Which brings me to A Workshop of Our Own – a Baltimore collaborative woodshop for women and gender-non-conforming furniture makers. The goal, says founder Sarah Marriage, is to “provide women an area to work, free of male judgment or harassment,” and that when one walks through the door, she is perceived not as a “woman woodworker” but as a woodworker. That is good and it is necessary. It is only when we can be perceived and valued independent of gender that we will achieve gender equality.

After studying architecture at Princeton where classes were about equally populated by women and men, Marriage attended the College of the Redwoods (now the Krenov School) to study fine furniture making, where she was surprised to find herself firmly in the minority. “It was good environment, but there was something about it – a feeling of being a little bit outnumbered.

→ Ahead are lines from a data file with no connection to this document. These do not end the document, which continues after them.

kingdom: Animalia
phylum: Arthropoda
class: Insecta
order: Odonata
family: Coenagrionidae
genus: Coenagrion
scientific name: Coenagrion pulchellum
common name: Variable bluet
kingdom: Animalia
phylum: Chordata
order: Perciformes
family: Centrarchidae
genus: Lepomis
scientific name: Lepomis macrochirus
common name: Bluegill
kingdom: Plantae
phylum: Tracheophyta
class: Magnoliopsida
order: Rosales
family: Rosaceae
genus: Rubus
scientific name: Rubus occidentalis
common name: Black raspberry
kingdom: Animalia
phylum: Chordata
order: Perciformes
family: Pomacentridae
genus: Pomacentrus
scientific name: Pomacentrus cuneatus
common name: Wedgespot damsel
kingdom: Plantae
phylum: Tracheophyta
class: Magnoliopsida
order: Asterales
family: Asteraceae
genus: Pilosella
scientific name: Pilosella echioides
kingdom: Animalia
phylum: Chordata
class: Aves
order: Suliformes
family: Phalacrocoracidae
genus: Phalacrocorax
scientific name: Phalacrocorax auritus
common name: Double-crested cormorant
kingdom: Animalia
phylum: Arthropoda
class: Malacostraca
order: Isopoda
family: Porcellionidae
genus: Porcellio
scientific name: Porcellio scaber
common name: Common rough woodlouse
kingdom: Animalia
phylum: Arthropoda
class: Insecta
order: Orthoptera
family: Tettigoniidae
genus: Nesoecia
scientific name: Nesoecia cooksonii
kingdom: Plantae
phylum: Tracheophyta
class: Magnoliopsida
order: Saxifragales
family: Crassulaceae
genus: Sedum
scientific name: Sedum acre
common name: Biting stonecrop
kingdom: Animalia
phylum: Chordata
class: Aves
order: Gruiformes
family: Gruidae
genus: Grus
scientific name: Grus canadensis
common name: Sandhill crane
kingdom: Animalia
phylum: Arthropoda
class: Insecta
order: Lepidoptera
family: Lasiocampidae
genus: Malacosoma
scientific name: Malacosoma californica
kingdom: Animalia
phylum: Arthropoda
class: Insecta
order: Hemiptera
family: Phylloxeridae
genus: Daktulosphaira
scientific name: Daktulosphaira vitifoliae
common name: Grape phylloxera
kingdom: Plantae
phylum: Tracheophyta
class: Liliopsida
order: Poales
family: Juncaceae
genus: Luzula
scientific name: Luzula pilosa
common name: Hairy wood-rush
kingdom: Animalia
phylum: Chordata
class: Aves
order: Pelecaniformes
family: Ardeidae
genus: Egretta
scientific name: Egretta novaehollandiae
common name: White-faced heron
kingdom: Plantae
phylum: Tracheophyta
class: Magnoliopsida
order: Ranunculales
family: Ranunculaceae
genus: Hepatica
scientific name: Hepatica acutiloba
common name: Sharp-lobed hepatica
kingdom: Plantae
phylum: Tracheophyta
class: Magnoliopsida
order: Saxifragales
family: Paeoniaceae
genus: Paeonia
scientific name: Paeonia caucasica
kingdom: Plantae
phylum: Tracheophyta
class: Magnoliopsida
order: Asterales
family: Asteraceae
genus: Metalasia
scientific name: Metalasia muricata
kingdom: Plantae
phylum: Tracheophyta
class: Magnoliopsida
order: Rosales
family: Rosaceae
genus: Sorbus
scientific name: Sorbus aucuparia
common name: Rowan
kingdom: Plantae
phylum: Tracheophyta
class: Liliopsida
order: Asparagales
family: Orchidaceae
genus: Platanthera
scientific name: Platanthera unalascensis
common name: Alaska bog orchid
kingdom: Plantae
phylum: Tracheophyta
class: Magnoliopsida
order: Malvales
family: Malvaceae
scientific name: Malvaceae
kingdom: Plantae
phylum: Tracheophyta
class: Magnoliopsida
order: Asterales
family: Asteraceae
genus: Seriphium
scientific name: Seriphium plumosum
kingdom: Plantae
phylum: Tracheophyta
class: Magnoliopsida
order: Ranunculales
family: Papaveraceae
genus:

“There’s a little more of an attentiveness to you than to your male cohorts, and when you make a mistake, it’s a bigger deal than when a man does,” says Marriage. “I think in some ways there’s a fundamental underlying mistrust of your abilities.” After graduating and beginning to show her work (which is stunning – I can only hope to some day have her skill and design vision), Marriage said that though her name was on the wall, she was often asked if her husband had done the work.

Her experience, like mine, is nothing terrible. It is, as she says, just the constant awareness of being a “woman woodworker,” of “having to be the voice of all women because you’re the only one there, and the only one who might say, ‘hey, let’s not drool all over the ULINE rep.'” It’s draining.

So she founded A Workshop of Our Own, a full shop by and for women, with classes for women, as well as for children regardless of their gender. “The idea of teaching boys as well as girls is to expose the younger generation to women doing this job. Not only are girls empowered, but boys are educated,” she says. “Patriarchy is bad for everyone. You have to deal with the fact that the situation is suboptimal; you can’t just act like we’re equal. You need to actively work to correct it.”

You can help. Right now, A Workshop of Our Own has the opportunity to buy the building in which it’s located – but time is short. The collective needs to raise $100,000 overall and there are five days remaining in the Indiegogo campaign. Not only will you be supporting a good and necessary step toward equality, you can get some cool stuff in return. Check out the rewards, check your checkbook, and see if you can’t find a few dollars to help.

In my lifetime, I can likely expect to at best be perceived as a “woman woodworker” when I walk into a tool store – and that would sure beat the assumption that I’m shopping for my husband (or shopping for a husband). But I’m hopeful that, with a few more efforts like Marriage’s, those two words are used as separate nouns for future woodworkers who are women.

— Megan Fitzpatrick

p.s. Lest you think I’m wearing blinders, men, I hope you can some day soon walk into a fabric store and have it not be assumed you’re shopping for your wives (or for a wife).